The Tilting Harbour complex, Fogo Island, Newfoundland, displays a mineralogical range from olivine-bearing pyroxenites to diorites. The engulfing granite is not genetically related to the complex. On field, petrographic and chemical evidence the complex can be divided into two distinct series. The older magma is of quartz tholeiite composition with an Mg/(Mg + Fe) ratio consistent with derivation directly from the mantle by melting under fairly low pressure (10 kbar (10 × 105 kPa)) under hydrous conditions. The second magma is of olivine tholeiite composition and produced magnetite-rich gabbros. It is not a primary melt from the mantle.
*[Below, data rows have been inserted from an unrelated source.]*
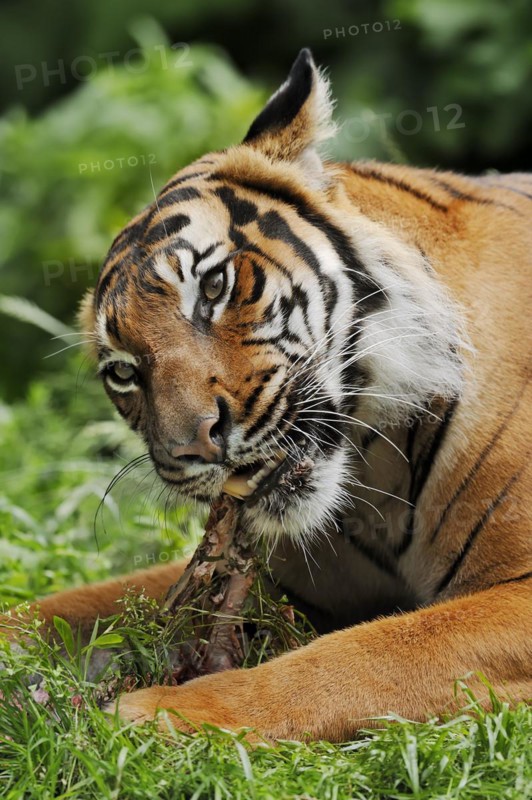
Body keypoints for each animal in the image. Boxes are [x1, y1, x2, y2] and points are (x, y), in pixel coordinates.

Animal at [13, 48, 532, 741]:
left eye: (213, 286)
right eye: (124, 373)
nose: (192, 449)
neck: (378, 462)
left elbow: (371, 654)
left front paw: (160, 714)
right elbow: (72, 605)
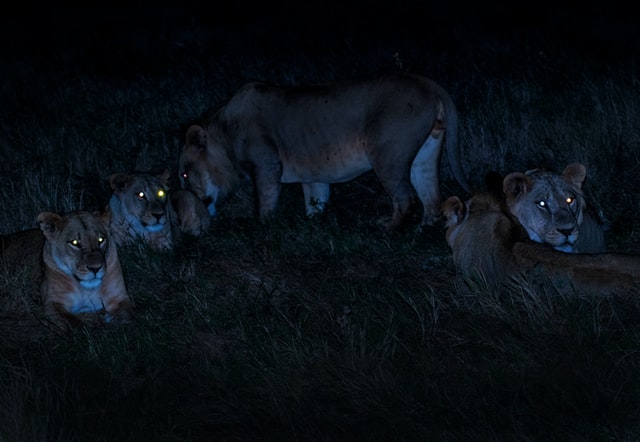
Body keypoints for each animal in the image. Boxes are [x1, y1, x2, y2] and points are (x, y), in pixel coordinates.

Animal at [1, 210, 133, 329]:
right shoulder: (52, 303)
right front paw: (91, 319)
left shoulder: (120, 297)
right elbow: (73, 323)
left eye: (101, 240)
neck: (86, 288)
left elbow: (126, 314)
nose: (95, 268)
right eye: (75, 242)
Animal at [178, 72, 470, 231]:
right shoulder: (312, 176)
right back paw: (421, 231)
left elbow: (266, 202)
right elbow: (315, 201)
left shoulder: (267, 164)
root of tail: (430, 84)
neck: (225, 131)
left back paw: (386, 231)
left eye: (184, 175)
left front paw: (263, 228)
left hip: (387, 154)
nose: (188, 203)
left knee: (405, 198)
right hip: (426, 153)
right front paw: (313, 224)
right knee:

Subsequent differentiation produced a range of liquids from olivine-normative to silica-rich, which is best explained by hornblende fractionation. Both magma series gave rise to websterite cumulates. However, the removal of pyroxene did not produce a significant change in residual liquid composition. The Ni content of the quartz-tholeiite magma is 75 ppm and suggests a partition coefficient of about 40 between mantle olivine and the liquid. The pyroxenes that crystallized from both liquids contained five times the Ni content of the magma. The partition coefficients for Ni and Cr between hornblende and liquid, determined from the chemical variation of the magnetite-rich gabbro suite, are both approximately 2.The contamination of the granite by melting of microdiorite was selective, only the fusible constituents being assimilated while refractory components were not incorporated.